Como a legislação impõe a redução dos salários em 5% entre Junho e Dezembro de 2010, a IGAS está a analisar estas situações. E vai confrontar essas entidades no decurso deste ano.
Mas este não é o único caso de irregularidades com vencimentos nos estabelecimentos de saúde. E tudo porque se mantêm situações irregulares de profissionais que optaram pelo salário de origem.
A IGAS frisa que, "não obstante ter sido anteriormente recomendada a regularização das situações sinalizadas como irregulares, mantém-se a existência de enfermeiros-directores que optaram pelo vencimento de origem."
E estas situações incluem, segundo a IGAS, "indevidamente o acréscimo remuneratório correspondente ao regime de horário acrescido".
COMBATE À CORRUPÇÃO EM MARCHA
A luta contra a corrupção está na agenda de prioridades da Inspecção-Geral das Actividades em Saúde (IGAS). O organismo continuou, em 2010, a dar especial atenção à prescrição, aviamento e facturação dos medicamentos no Serviço Nacional de Saúde (SNS), a fim de descobrir eventuais fraudes.
A IGAS tem também informado o Conselho de Prevenção da Corrupção, presidido por Guilherme d’Oliveira Martins, sobre as entidades do sector da Saúde que já elaboraram planos de gestão de riscos da corrupção.
DOENTES PEDEM 26 MILHÕES
Um total de 37 estabelecimentos de saúde foram, segundo o relatório de actividades da Inspecção-Geral das Actividades em Saúde, processados por doentes com queixas de terem sido alvos de erros médicos. No total, os doentes pedem, através de acções judiciais, uma indemnização de valor superior a 26 milhões de euros.
A maior parte dos processos judiciais concentram-se na "faixa litoral urbana, com destaque para os de Lisboa, Porto e Coimbra, tendência já constatada no triénio 2005-2007", precisa a IGAS.

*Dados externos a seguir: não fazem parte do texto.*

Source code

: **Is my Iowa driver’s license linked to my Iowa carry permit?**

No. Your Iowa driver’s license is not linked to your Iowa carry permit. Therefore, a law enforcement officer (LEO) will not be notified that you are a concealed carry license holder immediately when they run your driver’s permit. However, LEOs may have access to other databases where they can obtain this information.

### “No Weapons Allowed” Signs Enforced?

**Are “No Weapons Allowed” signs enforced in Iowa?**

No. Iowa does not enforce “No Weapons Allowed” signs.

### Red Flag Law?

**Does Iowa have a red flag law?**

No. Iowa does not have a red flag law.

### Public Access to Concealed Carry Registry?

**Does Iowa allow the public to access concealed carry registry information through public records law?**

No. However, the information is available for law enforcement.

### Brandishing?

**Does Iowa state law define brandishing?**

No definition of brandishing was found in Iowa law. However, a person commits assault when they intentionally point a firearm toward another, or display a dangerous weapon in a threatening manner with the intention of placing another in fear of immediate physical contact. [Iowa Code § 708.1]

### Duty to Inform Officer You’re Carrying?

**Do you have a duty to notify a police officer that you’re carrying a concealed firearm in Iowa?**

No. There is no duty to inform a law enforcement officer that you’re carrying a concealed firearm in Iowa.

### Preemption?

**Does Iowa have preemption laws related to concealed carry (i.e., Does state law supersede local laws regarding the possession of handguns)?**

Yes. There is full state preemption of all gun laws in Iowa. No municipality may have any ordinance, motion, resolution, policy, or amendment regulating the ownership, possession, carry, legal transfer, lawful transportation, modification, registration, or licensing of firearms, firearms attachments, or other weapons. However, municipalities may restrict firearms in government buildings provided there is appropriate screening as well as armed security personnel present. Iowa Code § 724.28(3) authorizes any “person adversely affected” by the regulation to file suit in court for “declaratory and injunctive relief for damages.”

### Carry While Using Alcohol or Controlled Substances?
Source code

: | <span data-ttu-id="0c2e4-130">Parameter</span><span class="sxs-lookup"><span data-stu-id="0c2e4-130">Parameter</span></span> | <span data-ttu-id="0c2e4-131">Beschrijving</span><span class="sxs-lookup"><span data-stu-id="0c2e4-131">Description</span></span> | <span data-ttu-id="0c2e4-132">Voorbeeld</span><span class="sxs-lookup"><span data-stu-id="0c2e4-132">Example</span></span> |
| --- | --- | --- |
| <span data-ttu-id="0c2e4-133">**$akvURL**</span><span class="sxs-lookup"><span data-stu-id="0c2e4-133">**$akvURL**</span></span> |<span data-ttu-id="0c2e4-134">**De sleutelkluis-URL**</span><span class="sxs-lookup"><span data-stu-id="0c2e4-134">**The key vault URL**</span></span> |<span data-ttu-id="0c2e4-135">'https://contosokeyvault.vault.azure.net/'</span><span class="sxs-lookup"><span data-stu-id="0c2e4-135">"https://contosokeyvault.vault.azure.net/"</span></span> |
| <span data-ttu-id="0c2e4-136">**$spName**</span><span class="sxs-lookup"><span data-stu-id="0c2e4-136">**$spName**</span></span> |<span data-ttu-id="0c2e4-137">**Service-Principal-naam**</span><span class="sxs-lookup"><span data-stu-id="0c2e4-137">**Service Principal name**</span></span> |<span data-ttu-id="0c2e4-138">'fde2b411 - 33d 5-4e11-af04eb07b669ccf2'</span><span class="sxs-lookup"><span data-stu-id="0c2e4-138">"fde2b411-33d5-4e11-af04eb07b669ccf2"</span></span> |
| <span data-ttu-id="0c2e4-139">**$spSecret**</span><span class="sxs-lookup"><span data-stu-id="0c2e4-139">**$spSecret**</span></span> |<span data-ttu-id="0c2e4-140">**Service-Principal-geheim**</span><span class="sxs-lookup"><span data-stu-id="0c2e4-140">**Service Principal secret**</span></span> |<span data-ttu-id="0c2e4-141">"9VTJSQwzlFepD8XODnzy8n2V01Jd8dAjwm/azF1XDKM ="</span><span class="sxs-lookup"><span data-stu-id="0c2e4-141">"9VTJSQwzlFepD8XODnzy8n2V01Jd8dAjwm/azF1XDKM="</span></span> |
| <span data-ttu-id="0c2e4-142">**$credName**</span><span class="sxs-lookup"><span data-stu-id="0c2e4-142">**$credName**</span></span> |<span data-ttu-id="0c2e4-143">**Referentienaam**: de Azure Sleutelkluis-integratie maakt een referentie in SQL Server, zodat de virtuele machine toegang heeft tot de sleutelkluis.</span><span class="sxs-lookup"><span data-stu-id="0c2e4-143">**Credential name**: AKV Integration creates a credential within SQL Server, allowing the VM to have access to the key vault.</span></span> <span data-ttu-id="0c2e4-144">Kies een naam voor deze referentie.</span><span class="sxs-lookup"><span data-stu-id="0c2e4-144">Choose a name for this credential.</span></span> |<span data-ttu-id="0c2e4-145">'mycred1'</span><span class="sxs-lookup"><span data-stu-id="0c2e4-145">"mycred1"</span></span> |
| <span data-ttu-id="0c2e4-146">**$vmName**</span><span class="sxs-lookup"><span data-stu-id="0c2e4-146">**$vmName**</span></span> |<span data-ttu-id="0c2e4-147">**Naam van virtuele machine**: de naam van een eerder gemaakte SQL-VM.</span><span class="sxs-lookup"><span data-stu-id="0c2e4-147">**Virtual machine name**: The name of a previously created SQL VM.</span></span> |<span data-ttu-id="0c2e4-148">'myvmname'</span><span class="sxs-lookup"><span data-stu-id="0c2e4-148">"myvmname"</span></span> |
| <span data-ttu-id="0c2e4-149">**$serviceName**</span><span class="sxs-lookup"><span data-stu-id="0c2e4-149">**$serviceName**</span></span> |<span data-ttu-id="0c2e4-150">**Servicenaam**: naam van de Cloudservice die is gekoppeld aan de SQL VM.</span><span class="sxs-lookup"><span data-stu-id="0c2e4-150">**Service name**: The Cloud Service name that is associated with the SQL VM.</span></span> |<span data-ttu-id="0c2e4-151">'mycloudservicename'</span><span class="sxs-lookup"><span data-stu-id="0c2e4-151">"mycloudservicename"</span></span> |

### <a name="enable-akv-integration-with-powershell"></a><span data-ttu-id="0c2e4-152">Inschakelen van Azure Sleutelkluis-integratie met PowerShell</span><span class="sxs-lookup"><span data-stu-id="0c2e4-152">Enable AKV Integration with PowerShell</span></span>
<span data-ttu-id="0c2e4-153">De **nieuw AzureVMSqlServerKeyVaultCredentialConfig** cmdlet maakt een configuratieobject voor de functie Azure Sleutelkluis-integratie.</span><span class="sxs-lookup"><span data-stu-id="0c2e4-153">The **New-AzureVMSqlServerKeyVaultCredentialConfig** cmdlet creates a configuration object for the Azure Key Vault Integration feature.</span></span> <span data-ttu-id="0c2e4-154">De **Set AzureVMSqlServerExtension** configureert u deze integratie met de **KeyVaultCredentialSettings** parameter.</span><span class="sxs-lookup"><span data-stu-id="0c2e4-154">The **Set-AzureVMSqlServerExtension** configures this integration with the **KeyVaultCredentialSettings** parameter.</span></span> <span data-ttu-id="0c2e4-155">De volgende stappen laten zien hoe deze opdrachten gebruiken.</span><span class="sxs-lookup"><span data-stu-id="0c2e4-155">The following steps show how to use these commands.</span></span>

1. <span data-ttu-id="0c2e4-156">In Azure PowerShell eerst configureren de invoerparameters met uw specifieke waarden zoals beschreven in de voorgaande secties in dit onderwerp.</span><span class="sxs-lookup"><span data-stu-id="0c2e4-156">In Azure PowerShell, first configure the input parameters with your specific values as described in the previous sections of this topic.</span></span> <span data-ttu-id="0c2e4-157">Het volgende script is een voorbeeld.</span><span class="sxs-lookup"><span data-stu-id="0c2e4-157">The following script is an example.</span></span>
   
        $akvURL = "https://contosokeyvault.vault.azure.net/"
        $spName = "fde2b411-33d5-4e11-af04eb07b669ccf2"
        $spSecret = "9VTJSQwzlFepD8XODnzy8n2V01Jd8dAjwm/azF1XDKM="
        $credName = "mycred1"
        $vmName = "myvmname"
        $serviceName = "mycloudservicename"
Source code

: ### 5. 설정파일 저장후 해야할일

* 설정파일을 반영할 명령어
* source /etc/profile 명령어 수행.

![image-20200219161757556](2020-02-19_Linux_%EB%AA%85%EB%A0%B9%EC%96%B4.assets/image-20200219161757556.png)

Mesmo assim, o montante das indemnizações é inferior ao solicitado em 2008, quando ascendeu a 29,8 milhões de euros. Entre os erros médicos apontados pelos doentes, são apontados casos de corpos estranhos deixados durante o procedimento cirúrgico, punções ou lacerações acidentais.
A IGAS refere que apenas um número reduzido de estabelecimentos declarou ter celebrado contratos de seguros de responsabilidade profissional. A maioria dos hospitais disse ter protocolos escritos de promoção da segurança do doente.